## Tasks to perform:
1. Reproduce everything in the real estate market text from "Key Risks To" down to "has reduced supply.".
2. Answer the following from the real estate market text:
(a) For how many years will Eiffage maintain the Brittany-Loire Valley high-speed rail line?
(b) According to Colliers, how much was invested in commercial property in Q410?
(c) Why have some landlords withdrawn space?
*** Document section ***
Key Opportunities In The Real Estate Market
- The French government is known for developing high-quality infrastructure projects, and one recently launched in July 2011 will be undertaken by Eiffage, who signed a public-private partnership for the future Brittany-Loire Valley high-speed rail line to connect the cities of Le Mans and Rennes, with rail infrastructure company Réseau Ferré de France. Construction Europe reports that the EUR3.3bn, 182km line is an extension of the line between Paris and Le Mans that was created in 1989. Construction is expected to take five years and Eiffage will maintain it for 25 years.
- The need for space continues, despite the slow industry. CBRE reports that there were a few speculative office space developments launched in the first half of 2011 which has added to current vacant space. However, the company sees this as not nearly enough to offset a shortage of new space in the near future. Developers are looking cautiously at the current environment and speculative developments have all but disappeared.
Key Risks To The Real Estate Market
- Colliers reports that there was just one main real estate transaction in Q111 and investment of EUR1.9bn in commercial property. This is a slight rise on Q110 but a huge drop from the EUR5.3bn invested in Q410. CBRE reported that although the first half of 2011 total investment reached EUR4.4bn, almost all of the activity was in the last few weeks of June.
- The lacklustre industry has meant that some landlords have withdrawn space in order to renovate it, and this has reduced supply.
*** End of Document section ***
*** Provided information ***
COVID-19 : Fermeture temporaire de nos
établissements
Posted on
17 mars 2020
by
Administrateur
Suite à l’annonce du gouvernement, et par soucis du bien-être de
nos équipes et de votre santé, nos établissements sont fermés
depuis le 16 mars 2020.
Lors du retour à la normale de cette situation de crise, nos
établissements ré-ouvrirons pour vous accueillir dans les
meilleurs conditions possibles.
*** End of Provided information ***
## Responses by task:
1.
Key Risks To The Real Estate Market
- Colliers reports that there was just one main real estate transaction in Q111 and investment of EUR1.9bn in commercial property. This is a slight rise on Q110 but a huge drop from the EUR5.3bn invested in Q410. CBRE reported that although the first half of 2011 total investment reached EUR4.4bn, almost all of the activity was in the last few weeks of June.
- The lacklustre industry has meant that some landlords have withdrawn space in order to renovate it, and this has reduced supply.

2.
(a) 25 years.
(b) EUR5.3bn.
(c) To renovate it.